Cet instinct du leadership par l'exemple, d'autres intervenants du colloque en ont témoigné dans des secteurs d'activité très différents. L'aventurier et écrivain Sylvain Tesson remarque que « dans l'univers de la montagne, il y a le chef de cordée. Il insuffle de la force face à la tempête ». Le chef cuisinier Guillaume Sanchez note que ses équipes « préfèrent quand j'ai une veste sale plutôt qu'une veste propre, parce que ça veut dire que j'ai été à la guerre avec eux ». Mettre la main à la pâte tout en restant un rôle modèle aspirationnel, il semblerait que la nouvelle garde de leaders en cuisine comme au front, semble vouloir se démarquer des figures ancestrales du « Chef sachant-tout puissant ».

Ce constat se confirme dans une étude menée par The Boson Project auprès de jeunes internationaux où ces derniers citaient en majorité l'empathie, la transparence, l'écoute et même une part de fragilité  dans les attributs d'un leader. « Just a nice Guy » souligne Emmanuelle Duez, la fondatrice de la société. Ces qualités pourraient-elles aussi être celles du chef militaire ? Le Chef d'état-major, l'amiral Prazuck confirme : « Les armées sont dans notre société. Les mouvements qui agitent notre société agitent nos armées. » Pour lui, les commandants de demain devront bâtir sur leurs échecs, lutter contre le déterminisme et être capables d'identifier les talents tardifs. Des conseils qui pourraient s'adresser aux managers de n'importe quelle organisation vivant avec son temps.

Les officiers sont-ils des managers comme les autres ?

Pas tout à fait. Le patron de la Marine nationale fait référence à la distinction théorisée par le colonel Michel Goya dans son passionnant ouvrage « Sous le feu » : ce qui différencie le métier de militaire, c'est d'avoir la mort comme « hypothèse de travail ». Les hommes et les femmes qui font le choix de l'uniforme acceptent en effet la possibilité qu'ils soient amenés à tuer ou à être tués.

Pour le général Hubert de Reviers, c'est là un « absolu » de l'autorité : « risquer la mort reçue ou donnée ». Pour le directeur de l'École de Guerre, l'autorité militaire est intiment liée à cette mort possible.  Un discours que les militaires entendent et méditent tout au long de leur carrière, chacun acceptant ce risque du « sacrifice ultime ».

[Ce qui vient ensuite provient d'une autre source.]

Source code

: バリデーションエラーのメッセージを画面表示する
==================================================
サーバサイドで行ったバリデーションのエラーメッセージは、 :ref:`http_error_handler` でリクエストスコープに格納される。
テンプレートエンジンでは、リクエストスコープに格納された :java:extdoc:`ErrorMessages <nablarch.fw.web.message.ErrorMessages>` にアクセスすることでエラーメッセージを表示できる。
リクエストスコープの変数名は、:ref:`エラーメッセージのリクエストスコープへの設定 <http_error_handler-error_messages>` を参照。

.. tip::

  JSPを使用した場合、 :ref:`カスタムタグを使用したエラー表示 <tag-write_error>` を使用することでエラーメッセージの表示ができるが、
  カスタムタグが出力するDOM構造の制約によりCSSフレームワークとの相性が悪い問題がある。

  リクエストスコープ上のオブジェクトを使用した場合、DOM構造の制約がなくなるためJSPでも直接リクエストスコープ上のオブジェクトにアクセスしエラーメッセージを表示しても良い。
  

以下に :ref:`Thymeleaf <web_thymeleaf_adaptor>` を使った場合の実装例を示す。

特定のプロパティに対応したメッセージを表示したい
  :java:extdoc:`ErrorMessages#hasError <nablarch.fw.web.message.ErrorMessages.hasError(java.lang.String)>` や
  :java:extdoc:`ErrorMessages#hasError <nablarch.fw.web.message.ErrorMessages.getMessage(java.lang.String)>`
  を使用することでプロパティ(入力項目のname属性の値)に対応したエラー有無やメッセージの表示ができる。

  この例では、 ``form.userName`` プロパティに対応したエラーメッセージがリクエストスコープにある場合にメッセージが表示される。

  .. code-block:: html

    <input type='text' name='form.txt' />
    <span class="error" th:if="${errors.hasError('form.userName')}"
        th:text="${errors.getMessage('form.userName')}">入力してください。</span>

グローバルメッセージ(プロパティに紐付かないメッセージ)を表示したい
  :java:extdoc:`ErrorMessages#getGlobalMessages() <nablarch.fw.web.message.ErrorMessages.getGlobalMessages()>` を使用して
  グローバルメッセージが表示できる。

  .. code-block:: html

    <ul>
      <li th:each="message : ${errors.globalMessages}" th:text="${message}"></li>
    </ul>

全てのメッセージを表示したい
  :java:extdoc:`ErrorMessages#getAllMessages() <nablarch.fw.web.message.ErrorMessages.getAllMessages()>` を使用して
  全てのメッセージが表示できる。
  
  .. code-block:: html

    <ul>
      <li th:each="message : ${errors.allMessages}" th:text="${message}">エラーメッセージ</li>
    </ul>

Les militaires n'aiment pas se voir en simples gestionnaires. Ils refusent de se contenter de l'autorité induite par les galons.

« Tous nos commandants sont des managers, nuance le contre-amiral Loïc Finaz, directeur de l'enseignement de l'École de Guerre. Mais s'ils sont des commandants, c'est parce qu'ils mènent des hommes et des femmes au combat. »

Commander et manager, pas tout à fait la même chose lorsque la mort devient une hypothèse de travail. Toutefois ces échanges à la croisée des mondes se rejoignent sur un point, celle de la nécessité de faire émerger des leaders porteurs de sens, de reconnaissance et donc vecteurs d'engagement.